### RECORDS FOR THIS EXERCISE
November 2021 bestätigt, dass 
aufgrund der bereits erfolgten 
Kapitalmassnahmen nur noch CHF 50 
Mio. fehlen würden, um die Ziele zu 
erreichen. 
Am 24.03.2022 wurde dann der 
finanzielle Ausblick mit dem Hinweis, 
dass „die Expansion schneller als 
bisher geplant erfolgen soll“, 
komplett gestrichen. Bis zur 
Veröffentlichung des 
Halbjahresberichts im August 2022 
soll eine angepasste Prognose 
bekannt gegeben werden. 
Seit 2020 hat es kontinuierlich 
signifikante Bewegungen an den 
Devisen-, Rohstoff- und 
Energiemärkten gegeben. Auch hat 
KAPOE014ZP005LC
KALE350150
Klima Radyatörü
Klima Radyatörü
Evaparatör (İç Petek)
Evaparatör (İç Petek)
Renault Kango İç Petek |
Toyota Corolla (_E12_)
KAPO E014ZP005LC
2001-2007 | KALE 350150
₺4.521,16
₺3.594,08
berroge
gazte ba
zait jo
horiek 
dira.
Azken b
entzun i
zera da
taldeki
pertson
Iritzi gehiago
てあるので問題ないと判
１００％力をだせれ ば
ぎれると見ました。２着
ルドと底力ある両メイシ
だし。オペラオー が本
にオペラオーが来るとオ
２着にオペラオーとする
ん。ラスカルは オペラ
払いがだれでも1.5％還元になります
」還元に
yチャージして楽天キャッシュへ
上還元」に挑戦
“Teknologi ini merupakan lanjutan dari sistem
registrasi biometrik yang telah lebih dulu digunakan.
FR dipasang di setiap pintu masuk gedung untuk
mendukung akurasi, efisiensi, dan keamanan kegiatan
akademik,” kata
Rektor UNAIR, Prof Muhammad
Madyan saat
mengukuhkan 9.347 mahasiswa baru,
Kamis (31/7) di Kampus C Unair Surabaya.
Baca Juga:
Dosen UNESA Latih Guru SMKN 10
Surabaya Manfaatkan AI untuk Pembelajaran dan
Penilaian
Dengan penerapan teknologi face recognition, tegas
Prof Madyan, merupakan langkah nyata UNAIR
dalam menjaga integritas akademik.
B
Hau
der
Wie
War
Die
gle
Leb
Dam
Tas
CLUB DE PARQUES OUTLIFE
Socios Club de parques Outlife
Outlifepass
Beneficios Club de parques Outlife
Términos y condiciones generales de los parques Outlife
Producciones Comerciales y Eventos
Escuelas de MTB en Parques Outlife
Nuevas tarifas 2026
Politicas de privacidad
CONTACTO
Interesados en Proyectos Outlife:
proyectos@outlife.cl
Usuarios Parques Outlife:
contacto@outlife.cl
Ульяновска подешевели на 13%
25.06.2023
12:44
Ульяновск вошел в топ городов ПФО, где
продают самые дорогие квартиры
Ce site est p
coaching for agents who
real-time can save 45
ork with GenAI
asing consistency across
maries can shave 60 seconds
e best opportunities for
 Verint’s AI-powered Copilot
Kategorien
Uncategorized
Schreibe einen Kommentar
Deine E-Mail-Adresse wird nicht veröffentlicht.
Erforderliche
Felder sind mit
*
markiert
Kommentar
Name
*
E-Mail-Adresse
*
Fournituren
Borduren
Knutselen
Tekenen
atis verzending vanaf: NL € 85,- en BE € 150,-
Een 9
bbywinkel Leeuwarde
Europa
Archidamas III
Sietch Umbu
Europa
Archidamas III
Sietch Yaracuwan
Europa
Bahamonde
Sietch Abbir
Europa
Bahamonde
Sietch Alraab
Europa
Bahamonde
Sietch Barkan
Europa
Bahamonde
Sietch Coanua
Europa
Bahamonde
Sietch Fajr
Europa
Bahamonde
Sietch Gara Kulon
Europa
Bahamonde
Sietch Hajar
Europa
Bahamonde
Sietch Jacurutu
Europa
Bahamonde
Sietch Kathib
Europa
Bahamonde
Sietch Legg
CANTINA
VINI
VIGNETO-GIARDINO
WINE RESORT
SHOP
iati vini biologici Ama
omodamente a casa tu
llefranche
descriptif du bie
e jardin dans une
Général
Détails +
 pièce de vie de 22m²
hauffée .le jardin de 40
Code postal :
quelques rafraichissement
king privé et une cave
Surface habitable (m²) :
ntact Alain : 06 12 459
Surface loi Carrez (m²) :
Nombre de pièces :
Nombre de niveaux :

### EXERCISE REQUIREMENTS
Transcribe the entries from their first line through the line holding "Devisen-, Rohstoff- und", inclusive.

### TASK OUTPUT
November 2021 bestätigt, dass 
aufgrund der bereits erfolgten 
Kapitalmassnahmen nur noch CHF 50 
Mio. fehlen würden, um die Ziele zu 
erreichen. 
Am 24.03.2022 wurde dann der 
finanzielle Ausblick mit dem Hinweis, 
dass „die Expansion schneller als 
bisher geplant erfolgen soll“, 
komplett gestrichen. Bis zur 
Veröffentlichung des 
Halbjahresberichts im August 2022 
soll eine angepasste Prognose 
bekannt gegeben werden. 
Seit 2020 hat es kontinuierlich 
signifikante Bewegungen an den 
Devisen-, Rohstoff- und 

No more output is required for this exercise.